How to get around Perhentians

Getting around on the Perhentian Islands is done exclusively on foot as there are no roads aside from the plentiful walking tracks that connect the beaches as well as the lush, jungle treks. Fortunately the majority of the beaches and attractions are fairly close together and the walks are extremely beautiful and scenic.

For longer distances, water taxis are the only other means of getting around the islands and are charged at around MYR 15 for most trips but for further distances this can go up to a pricy MYR 30. Aside from the demarcated walking tracks on both Perhentian Besar and Perhentian Kecil, everything else on the islands is made up of thick, luscious jungle.

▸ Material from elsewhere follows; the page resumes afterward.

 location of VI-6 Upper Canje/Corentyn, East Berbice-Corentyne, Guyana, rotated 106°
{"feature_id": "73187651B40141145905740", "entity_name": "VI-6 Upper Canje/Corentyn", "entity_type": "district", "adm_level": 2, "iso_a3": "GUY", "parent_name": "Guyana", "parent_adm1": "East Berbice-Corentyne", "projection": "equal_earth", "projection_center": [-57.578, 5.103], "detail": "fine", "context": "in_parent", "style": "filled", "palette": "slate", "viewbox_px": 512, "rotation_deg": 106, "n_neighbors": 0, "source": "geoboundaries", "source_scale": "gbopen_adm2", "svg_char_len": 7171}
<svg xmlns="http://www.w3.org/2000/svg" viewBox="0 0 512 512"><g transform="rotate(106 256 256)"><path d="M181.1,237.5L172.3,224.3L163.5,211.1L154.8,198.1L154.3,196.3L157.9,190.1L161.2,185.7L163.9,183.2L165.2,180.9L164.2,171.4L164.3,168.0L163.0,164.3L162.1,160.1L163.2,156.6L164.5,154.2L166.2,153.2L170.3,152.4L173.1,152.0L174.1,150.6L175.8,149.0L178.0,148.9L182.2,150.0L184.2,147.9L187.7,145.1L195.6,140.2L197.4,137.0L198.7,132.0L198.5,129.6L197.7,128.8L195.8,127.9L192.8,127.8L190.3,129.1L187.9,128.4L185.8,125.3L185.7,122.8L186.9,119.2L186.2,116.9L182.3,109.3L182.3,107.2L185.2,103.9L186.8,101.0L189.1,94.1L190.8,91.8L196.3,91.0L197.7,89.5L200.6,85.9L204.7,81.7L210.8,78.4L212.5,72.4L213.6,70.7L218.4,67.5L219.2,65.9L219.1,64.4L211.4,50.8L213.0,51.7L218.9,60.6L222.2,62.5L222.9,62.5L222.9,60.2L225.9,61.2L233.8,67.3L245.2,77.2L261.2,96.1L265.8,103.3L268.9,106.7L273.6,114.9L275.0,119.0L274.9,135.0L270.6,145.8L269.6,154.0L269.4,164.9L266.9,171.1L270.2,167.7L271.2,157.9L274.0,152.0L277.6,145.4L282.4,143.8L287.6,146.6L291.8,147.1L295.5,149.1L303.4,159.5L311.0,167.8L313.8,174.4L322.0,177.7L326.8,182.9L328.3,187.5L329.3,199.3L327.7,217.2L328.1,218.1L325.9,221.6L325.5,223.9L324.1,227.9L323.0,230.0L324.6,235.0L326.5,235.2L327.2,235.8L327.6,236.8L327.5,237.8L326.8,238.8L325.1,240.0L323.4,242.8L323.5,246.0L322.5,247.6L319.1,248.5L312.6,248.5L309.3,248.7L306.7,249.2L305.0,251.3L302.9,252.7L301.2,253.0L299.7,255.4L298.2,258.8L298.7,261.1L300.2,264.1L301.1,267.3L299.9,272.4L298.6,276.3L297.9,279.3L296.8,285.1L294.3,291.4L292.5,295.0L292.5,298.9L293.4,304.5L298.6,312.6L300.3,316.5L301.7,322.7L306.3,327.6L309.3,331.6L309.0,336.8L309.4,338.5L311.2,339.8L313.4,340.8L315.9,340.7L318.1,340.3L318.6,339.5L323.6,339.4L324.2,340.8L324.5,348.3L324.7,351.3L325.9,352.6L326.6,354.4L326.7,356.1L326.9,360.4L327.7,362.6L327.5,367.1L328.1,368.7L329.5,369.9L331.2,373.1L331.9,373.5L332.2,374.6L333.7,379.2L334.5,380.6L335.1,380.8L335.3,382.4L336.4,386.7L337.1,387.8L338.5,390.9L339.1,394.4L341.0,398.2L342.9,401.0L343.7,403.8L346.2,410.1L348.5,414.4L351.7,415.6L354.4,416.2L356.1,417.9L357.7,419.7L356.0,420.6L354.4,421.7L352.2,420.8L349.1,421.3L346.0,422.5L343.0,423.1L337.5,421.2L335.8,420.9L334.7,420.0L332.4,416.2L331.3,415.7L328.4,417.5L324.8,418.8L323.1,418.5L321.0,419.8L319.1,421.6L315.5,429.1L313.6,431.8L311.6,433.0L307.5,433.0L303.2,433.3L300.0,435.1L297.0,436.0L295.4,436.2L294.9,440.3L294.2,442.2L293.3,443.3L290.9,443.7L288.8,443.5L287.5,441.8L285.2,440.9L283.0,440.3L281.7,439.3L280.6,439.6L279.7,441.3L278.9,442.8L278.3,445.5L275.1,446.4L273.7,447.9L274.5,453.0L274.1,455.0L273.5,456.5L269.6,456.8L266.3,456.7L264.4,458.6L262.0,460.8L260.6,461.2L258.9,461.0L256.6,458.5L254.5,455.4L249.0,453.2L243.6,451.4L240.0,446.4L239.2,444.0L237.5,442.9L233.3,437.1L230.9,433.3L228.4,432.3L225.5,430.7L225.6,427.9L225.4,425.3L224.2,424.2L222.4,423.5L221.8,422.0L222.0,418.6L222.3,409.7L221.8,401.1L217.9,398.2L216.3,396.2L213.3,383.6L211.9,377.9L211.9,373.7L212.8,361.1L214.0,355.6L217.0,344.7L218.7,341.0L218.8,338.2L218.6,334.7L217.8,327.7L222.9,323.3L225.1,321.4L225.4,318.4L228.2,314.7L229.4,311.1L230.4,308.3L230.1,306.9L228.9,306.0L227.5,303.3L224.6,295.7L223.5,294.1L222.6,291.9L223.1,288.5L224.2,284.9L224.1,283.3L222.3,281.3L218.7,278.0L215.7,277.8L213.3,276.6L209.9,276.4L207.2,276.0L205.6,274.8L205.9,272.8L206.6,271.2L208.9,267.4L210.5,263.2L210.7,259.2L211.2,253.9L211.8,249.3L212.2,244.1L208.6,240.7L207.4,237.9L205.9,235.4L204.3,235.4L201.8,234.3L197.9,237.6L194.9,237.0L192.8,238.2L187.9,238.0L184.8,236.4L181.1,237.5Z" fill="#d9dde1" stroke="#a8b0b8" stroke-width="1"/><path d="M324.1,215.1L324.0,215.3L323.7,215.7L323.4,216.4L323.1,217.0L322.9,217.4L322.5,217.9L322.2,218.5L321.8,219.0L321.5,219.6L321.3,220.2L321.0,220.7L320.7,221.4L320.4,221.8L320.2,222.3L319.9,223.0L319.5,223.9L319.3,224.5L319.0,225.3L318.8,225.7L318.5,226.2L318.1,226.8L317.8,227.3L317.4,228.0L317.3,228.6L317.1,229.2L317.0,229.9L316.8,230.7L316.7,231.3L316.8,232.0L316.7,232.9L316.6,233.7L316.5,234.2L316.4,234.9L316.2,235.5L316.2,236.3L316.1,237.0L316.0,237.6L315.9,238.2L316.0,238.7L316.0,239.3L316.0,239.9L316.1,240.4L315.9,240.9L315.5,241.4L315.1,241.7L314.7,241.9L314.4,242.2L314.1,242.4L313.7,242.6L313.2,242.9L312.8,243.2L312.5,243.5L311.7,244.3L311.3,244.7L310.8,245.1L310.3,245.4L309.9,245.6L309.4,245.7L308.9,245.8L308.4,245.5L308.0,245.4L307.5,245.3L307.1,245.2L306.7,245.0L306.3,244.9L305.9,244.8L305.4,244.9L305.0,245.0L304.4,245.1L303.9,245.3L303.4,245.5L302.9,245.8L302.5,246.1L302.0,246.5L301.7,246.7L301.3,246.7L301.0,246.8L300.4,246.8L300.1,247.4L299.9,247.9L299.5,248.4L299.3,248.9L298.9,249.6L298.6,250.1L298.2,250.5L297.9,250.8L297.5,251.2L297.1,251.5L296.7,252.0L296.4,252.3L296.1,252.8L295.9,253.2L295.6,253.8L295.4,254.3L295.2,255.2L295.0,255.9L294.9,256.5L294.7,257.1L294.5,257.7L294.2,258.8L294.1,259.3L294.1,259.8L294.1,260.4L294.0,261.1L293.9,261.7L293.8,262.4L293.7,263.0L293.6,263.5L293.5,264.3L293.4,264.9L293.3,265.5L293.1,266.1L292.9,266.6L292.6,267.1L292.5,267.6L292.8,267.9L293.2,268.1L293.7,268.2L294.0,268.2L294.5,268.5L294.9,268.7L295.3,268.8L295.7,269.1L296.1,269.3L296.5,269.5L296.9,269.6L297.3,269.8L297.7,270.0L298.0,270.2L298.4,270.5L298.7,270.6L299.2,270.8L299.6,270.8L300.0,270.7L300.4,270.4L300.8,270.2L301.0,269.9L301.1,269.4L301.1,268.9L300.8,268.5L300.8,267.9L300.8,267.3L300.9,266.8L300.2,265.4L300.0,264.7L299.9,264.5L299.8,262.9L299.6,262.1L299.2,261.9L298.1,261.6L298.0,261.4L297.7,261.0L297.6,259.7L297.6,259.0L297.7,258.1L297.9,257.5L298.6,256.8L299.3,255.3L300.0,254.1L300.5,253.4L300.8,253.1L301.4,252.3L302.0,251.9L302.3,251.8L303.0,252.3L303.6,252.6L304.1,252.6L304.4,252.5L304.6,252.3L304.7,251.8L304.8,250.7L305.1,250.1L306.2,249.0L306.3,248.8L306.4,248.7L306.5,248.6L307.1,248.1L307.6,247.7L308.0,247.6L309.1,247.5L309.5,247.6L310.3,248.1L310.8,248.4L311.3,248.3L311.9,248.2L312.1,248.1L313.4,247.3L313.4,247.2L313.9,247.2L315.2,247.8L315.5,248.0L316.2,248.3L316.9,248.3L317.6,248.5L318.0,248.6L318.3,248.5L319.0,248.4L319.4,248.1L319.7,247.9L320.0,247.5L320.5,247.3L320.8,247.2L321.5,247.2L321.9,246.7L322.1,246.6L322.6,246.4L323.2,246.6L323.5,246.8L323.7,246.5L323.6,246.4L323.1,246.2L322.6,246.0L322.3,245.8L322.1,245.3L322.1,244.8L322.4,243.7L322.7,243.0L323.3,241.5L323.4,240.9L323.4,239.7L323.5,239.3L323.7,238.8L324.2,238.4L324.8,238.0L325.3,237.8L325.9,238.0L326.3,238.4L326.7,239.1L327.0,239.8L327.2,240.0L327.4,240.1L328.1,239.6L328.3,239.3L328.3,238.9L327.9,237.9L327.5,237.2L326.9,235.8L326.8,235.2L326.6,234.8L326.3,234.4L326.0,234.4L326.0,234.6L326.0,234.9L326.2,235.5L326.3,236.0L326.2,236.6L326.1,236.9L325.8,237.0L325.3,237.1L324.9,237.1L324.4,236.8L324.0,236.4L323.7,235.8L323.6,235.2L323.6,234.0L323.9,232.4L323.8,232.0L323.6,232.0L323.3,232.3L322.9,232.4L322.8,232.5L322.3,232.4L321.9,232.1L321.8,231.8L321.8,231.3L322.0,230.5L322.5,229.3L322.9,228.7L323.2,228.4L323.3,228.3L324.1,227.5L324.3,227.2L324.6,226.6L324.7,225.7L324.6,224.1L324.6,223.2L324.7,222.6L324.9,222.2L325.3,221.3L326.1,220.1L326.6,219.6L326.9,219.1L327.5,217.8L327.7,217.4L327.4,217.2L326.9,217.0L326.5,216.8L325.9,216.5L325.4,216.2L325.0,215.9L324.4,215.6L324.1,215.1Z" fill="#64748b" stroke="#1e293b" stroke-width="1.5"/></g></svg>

How to get to and from Perhentians

Okay, first things first. Regardless of where you’re coming from, the place that you need to get to is Kuala Besut. The Kuala Besut jetty to be more precise. Those wishing to get to the Perhentian Islands will need to grab one of the fast-boats from the Kuala Besut jetty which will take them directly to the Perhentians, but more about that below!

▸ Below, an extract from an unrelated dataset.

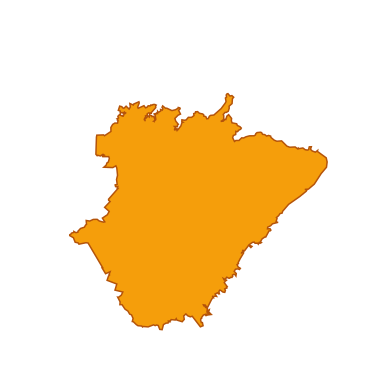 the district of WaitÄkere Ranges Local Board Area, Auckland, New Zealand, rotated 232°
{"feature_id": "76426892B98769695069148", "entity_name": "WaitÄkere Ranges Local Board Area", "entity_type": "district", "adm_level": 2, "iso_a3": "NZL", "parent_name": "New Zealand", "parent_adm1": "Auckland", "projection": "orthographic", "projection_center": [174.557, -36.943], "detail": "fine", "context": "isolated", "style": "filled", "palette": "amber", "viewbox_px": 384, "rotation_deg": 232, "n_neighbors": 0, "source": "geoboundaries", "source_scale": "gbopen_adm2", "svg_char_len": 6026}
<svg xmlns="http://www.w3.org/2000/svg" viewBox="0 0 384 384"><g transform="rotate(232 192 192)"><path d="M80.6,115.6L79.8,118.4L82.7,119.8L83.4,119.0L85.6,119.8L86.7,120.9L86.5,121.8L87.2,122.3L88.0,125.2L87.1,127.9L85.7,128.2L83.6,131.8L85.1,131.6L86.2,129.6L86.2,130.3L86.7,130.0L86.1,130.6L86.3,131.4L87.2,131.0L87.0,129.8L88.3,129.9L90.8,132.5L92.8,131.6L93.6,132.1L95.1,131.2L96.1,131.5L94.6,132.9L92.7,132.6L91.7,133.7L95.1,140.9L95.9,143.1L95.4,143.7L97.6,144.1L96.0,144.5L96.0,145.8L94.6,147.1L97.4,147.4L96.9,150.0L95.4,150.2L94.9,150.9L96.9,151.8L97.6,153.3L97.0,154.0L94.2,154.7L92.3,156.4L93.0,156.2L93.7,157.6L95.5,158.1L94.9,160.4L95.8,160.6L95.7,161.5L100.7,161.6L101.4,163.7L100.9,165.4L102.9,163.2L104.3,163.5L103.2,163.9L103.1,166.7L104.0,166.7L101.6,167.8L100.9,168.6L100.9,170.1L100.1,170.8L100.5,172.2L101.6,172.7L101.5,174.2L100.6,175.0L98.8,174.9L100.5,176.7L103.5,176.4L104.4,178.7L103.2,180.8L101.7,181.7L102.1,183.1L104.5,182.2L107.1,182.8L107.0,184.5L107.8,184.7L109.8,188.9L112.2,195.2L113.1,195.6L113.7,194.1L113.2,192.8L113.7,194.0L113.5,196.2L115.2,195.8L113.3,197.2L115.3,204.4L115.1,208.6L114.2,210.2L112.8,210.1L111.2,212.2L110.1,212.1L110.8,213.8L109.7,214.0L109.4,215.6L110.7,215.3L111.9,218.4L111.7,221.6L111.1,222.4L113.9,228.7L113.2,229.8L113.4,230.7L115.1,230.9L116.5,228.8L117.7,230.0L117.0,233.2L117.4,235.8L115.1,241.2L116.7,239.8L118.9,242.8L119.9,242.8L120.0,245.7L120.8,248.0L119.9,250.1L121.0,251.5L122.8,260.6L122.1,274.1L122.3,282.5L122.9,284.0L124.6,282.5L122.6,285.5L122.9,293.2L127.0,305.1L128.7,313.2L132.5,317.0L136.3,318.8L146.8,315.8L147.4,316.5L147.4,313.8L150.3,312.0L152.7,311.7L154.2,313.9L155.4,312.2L153.6,309.9L154.0,308.7L155.7,307.2L158.4,306.5L160.4,302.9L161.2,302.8L160.8,301.9L164.0,301.0L167.1,296.6L169.8,295.0L177.1,294.1L179.8,290.1L182.2,288.7L186.4,287.8L187.6,288.4L189.4,287.2L190.2,285.2L192.4,284.7L194.0,283.1L196.0,283.4L197.0,282.7L198.8,279.8L198.7,278.2L197.9,277.1L198.1,275.5L200.9,271.8L202.3,268.5L202.8,265.9L204.1,264.5L203.7,260.7L205.6,258.3L205.7,256.6L209.7,257.4L211.1,259.4L210.4,261.8L212.8,263.9L211.7,264.6L211.5,265.6L212.0,266.3L211.5,269.0L212.0,270.2L214.0,270.0L216.4,268.7L218.3,269.2L221.9,266.1L224.1,267.0L225.6,268.5L230.4,268.5L230.3,266.1L228.3,263.3L228.9,262.9L228.6,260.2L229.9,258.1L229.6,260.7L229.9,261.8L232.4,263.9L233.9,264.4L234.4,267.0L233.6,268.1L233.3,270.3L235.0,272.8L236.8,274.1L237.0,278.0L240.6,281.3L241.0,283.2L243.4,282.8L244.3,281.0L247.4,280.9L247.8,280.1L247.4,278.7L245.5,277.6L245.5,276.2L242.3,274.5L241.6,272.9L239.8,266.4L239.2,256.6L241.0,253.7L241.0,252.4L239.9,249.9L240.6,248.7L242.9,249.3L244.6,248.0L245.4,248.7L246.9,248.5L249.5,246.3L251.9,245.9L253.0,244.2L252.2,243.5L252.7,241.6L251.0,240.6L251.1,237.6L253.1,235.1L252.4,231.8L253.2,230.2L255.1,228.5L253.6,227.2L252.6,227.7L252.9,226.9L250.9,223.9L249.6,218.7L250.1,219.3L249.8,218.4L250.7,218.9L250.5,218.0L252.2,217.3L251.1,216.3L251.9,216.6L252.4,217.3L251.5,217.9L252.2,218.7L254.4,218.5L252.6,220.8L253.8,222.0L253.8,222.9L257.8,222.8L260.5,223.8L261.1,228.3L260.5,230.9L264.5,231.7L264.9,233.9L265.8,234.2L267.1,233.2L266.6,232.5L267.0,229.6L268.5,226.3L273.6,223.7L274.3,222.7L277.9,221.9L277.2,220.5L275.4,220.2L274.8,218.9L276.3,218.0L275.1,217.1L275.3,215.5L275.5,214.6L276.8,214.6L275.1,213.2L276.1,212.7L275.6,211.5L276.4,211.3L276.8,210.2L274.9,210.1L271.8,208.4L271.3,207.9L271.1,206.6L271.3,205.5L271.0,205.7L270.9,205.6L271.3,205.5L271.4,206.8L272.1,207.5L274.9,208.3L275.7,207.9L276.0,206.9L277.1,207.1L278.1,206.2L278.2,204.9L278.0,204.7L277.5,204.6L277.4,204.5L279.0,204.1L278.5,201.6L279.0,200.0L278.3,199.1L278.0,199.4L277.5,199.3L276.7,198.5L277.6,199.2L278.4,199.0L279.1,199.8L279.8,201.9L280.6,202.2L280.1,204.1L281.1,204.7L281.1,206.4L280.1,207.5L279.5,206.7L279.6,208.5L278.5,208.0L279.6,208.8L280.8,215.4L282.2,216.3L282.5,217.3L283.9,216.6L284.9,215.2L285.1,213.8L285.9,213.3L285.6,212.1L286.9,210.5L286.5,208.5L287.0,207.2L289.6,207.3L291.1,201.2L292.4,201.5L294.6,205.2L295.8,205.7L297.2,200.3L296.7,199.3L300.0,197.5L296.9,195.7L296.1,193.5L300.2,192.9L299.9,190.2L300.3,189.4L302.5,189.2L304.2,187.9L301.7,184.2L299.9,185.3L299.0,184.5L296.8,186.1L297.1,186.5L296.1,187.6L296.5,188.0L295.1,188.4L295.0,187.4L295.6,186.9L294.2,184.8L294.8,184.6L294.5,184.0L296.6,182.8L297.8,183.7L297.3,180.2L295.6,179.8L295.8,178.3L295.3,178.6L294.8,177.5L293.9,177.8L292.1,175.7L293.8,173.7L294.1,171.1L292.8,167.8L289.6,165.4L290.2,157.7L291.4,157.5L295.4,152.0L294.1,150.5L280.9,139.5L279.0,139.6L279.0,140.3L276.8,142.0L276.5,145.1L275.0,145.6L275.2,143.5L274.8,143.4L271.2,148.1L270.2,147.9L269.2,147.4L267.1,144.4L267.3,142.9L266.0,140.9L265.8,137.8L260.0,144.6L259.5,148.1L257.2,147.5L251.0,143.6L248.3,140.2L244.1,137.8L244.9,135.8L243.3,135.1L242.0,136.9L241.2,135.5L240.4,136.0L237.7,121.8L236.8,121.2L234.9,121.6L233.7,113.7L227.7,114.8L226.2,111.3L226.6,105.3L222.2,104.9L222.7,103.7L226.2,101.1L228.9,100.4L231.2,97.3L232.1,93.5L234.7,91.1L231.4,88.9L231.5,87.8L230.5,85.6L231.9,81.7L231.3,78.0L230.6,77.4L231.4,75.5L233.6,74.6L232.9,74.1L233.8,71.7L233.4,71.0L233.6,69.4L232.9,68.8L229.0,70.4L224.3,69.0L222.1,70.9L220.5,70.8L217.3,77.2L215.8,78.7L187.3,75.0L187.6,74.4L180.8,73.6L179.6,78.4L178.0,75.8L177.4,75.9L177.2,74.5L174.7,70.7L165.8,76.1L162.1,70.9L155.8,75.9L154.2,72.7L154.3,69.3L154.9,68.7L149.7,67.7L147.6,65.8L146.3,67.5L140.9,67.1L137.6,68.2L134.2,67.7L132.4,68.7L128.6,67.7L126.7,65.2L125.9,65.9L121.7,66.5L119.9,67.1L117.3,69.9L116.1,69.9L116.0,70.8L112.7,74.4L111.0,79.9L109.4,80.7L109.0,82.2L107.6,83.2L103.6,82.0L101.9,83.7L105.1,87.9L104.7,90.7L103.5,92.5L104.1,93.3L103.5,94.4L104.6,94.2L103.7,95.7L104.3,97.0L101.4,100.0L101.9,101.6L100.4,101.2L95.8,104.4L96.4,107.5L99.4,109.1L99.7,112.1L97.1,112.4L94.7,113.8L93.9,115.7L80.6,115.6ZM113.9,204.0L112.0,204.2L112.2,205.8L114.4,204.7L113.9,204.0ZM88.6,133.1L88.8,131.3L88.4,131.1L87.8,132.1L88.6,133.1ZM86.4,127.7L86.5,126.9L86.0,126.9L85.8,127.5L86.4,127.7Z" fill="#f59e0b" stroke="#b45309" stroke-width="1.5"/></g></svg>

Should you wish to arrive in Kuala Besut via air travel then you’re in luck! Kota Bharu's Sultan Ismail Petra Airport** in Pengkalan Chepa conveniently offers daily direct flights from Kuala Lumpur, Penang, Johor Bahru as well as Singapore. This airport is a short 15 minute car drive from Kota Bharu and although it is the nearest airport to Kuala Besut it is still an hour’s drive away.

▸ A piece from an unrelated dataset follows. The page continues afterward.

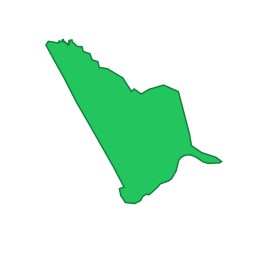 Isle of Wight, Virginia, United States of America, rotated 103°
{"feature_id": "52423323B3800654156797", "entity_name": "Isle of Wight", "entity_type": "district", "adm_level": 2, "iso_a3": "USA", "parent_name": "United States of America", "parent_adm1": "Virginia", "projection": "robinson", "projection_center": [-76.854, 36.893], "detail": "fine", "context": "isolated", "style": "filled", "palette": "green", "viewbox_px": 256, "rotation_deg": 103, "n_neighbors": 0, "source": "geoboundaries", "source_scale": "gbopen_adm2", "svg_char_len": 1827}
<svg xmlns="http://www.w3.org/2000/svg" viewBox="0 0 256 256"><g transform="rotate(103 128 128)"><path d="M81.2,87.1L78.2,103.0L85.6,116.2L91.9,122.8L88.6,130.8L91.6,132.9L80.4,144.3L74.9,161.5L75.5,169.7L70.1,172.3L69.7,178.2L64.2,181.8L63.5,188.9L59.1,191.2L60.0,195.7L56.6,201.5L54.8,202.5L55.0,202.8L55.3,203.0L55.4,203.3L55.5,203.4L55.7,203.5L55.8,203.8L55.7,204.0L55.5,204.3L56.0,204.4L56.1,204.5L56.1,205.0L56.3,205.2L56.5,205.1L56.5,204.9L56.8,204.9L56.9,205.0L57.1,204.9L57.2,204.6L57.3,204.5L57.7,204.6L57.8,204.6L57.8,204.4L58.0,204.4L58.0,204.9L58.5,204.7L58.7,204.4L58.6,204.2L58.8,204.4L59.0,204.4L59.1,204.6L59.3,204.3L59.5,204.1L59.8,204.2L60.3,204.7L60.6,205.0L60.6,205.4L60.4,205.7L60.4,206.0L60.1,206.2L59.9,206.5L59.6,206.6L59.5,206.3L59.3,206.4L59.3,206.5L59.3,206.9L59.4,207.0L59.6,207.0L59.1,207.2L59.0,207.3L59.1,208.2L59.0,208.4L58.9,208.5L58.8,208.3L58.7,208.4L58.6,208.6L58.5,208.8L58.3,208.8L58.2,208.9L58.3,209.0L58.6,209.0L58.9,209.4L58.9,209.6L58.6,209.7L58.1,210.0L57.8,210.1L57.8,210.3L58.0,210.4L57.9,210.9L57.8,211.2L57.5,211.4L57.5,211.5L57.4,211.4L57.2,211.0L57.0,210.9L57.0,211.0L56.9,211.2L56.8,211.5L56.7,211.5L56.7,211.1L56.6,210.9L56.4,211.1L56.5,211.6L57.1,211.9L57.7,211.7L58.0,211.8L59.0,212.5L59.3,212.8L59.3,213.0L59.1,214.0L58.5,214.5L58.9,214.8L59.4,214.6L59.8,214.6L60.3,214.8L60.8,215.3L61.5,225.1L65.5,226.7L77.5,216.1L93.1,202.0L114.8,183.7L133.3,166.4L169.2,133.4L186.4,118.6L189.1,122.7L195.5,119.8L201.2,113.8L200.1,104.5L195.9,99.4L191.6,98.3L189.1,96.2L188.1,94.2L188.5,93.1L187.8,92.0L179.2,86.0L175.3,84.1L170.5,76.7L167.6,74.2L159.2,71.5L148.1,71.3L145.4,70.1L142.6,67.5L140.7,63.8L140.2,60.1L141.0,55.4L144.1,47.3L144.5,42.1L141.3,30.8L139.6,29.3L136.8,35.6L135.4,50.7L130.9,62.2L120.6,66.5L81.2,87.1Z" fill="#22c55e" stroke="#15803d" stroke-width="1.5"/></g></svg>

Next up we have overnight buses to Kuala Besut from Kuala Lumpur which is an easy, convenient and affordable option for those looking to save some bucks. Perdana Express and Mahligai Express are the only bus operators who travel this journey from Kuala Lumpur to Kuala Besut with both companies charging MYR 44 for a one way trip. Weary backpackers will rejoice in the fact that these buses are spacious, air-conditioned, have reclining seats and due to the journey being around 7 hours, stop a couple of times for bathroom breaks and the relished leg stretches. Perdana Express offers four daily trips to Kuala Besut but offers ten daily trips to Kota Bharu starting from 9:45am with the last bus leaving at 10:45pm.

From Kota Bahru travellers can grab a one hour taxi to Kuala Besut. Upon arriving you’ll be thrilled to learn that the Kuala Besut bus station is a convenient 15 minute walk to the jetty heading to the Perhentian Islands.

Now that you’ve arrived at the Kuala Besut jetty you’ll need to hop aboard a fixed-price fast boat charged at MYR 70 per person. The journey takes around 40 minutes and the boat will drop you off at Besar or Kecil or at any pre-booked accommodation. Do ensure that your luggage is wrapped up and your electronics are protected, the floors of the boats get soaked and bags tend to get rather wet.

Are the Perhentians a safe place to visit?

Be alerted to the fact that many of the boat operators do not abide by the safety rules and Malaysian laws regarding boat overloading. It’s best to avoid boarding a boat that is at maximum capacity.

Another word of warning when visiting the Perhentian Islands, although it is generally safe to visit, be mindful of leaving valuables unattended on the beaches as petty theft is unfortunately a common occurrence.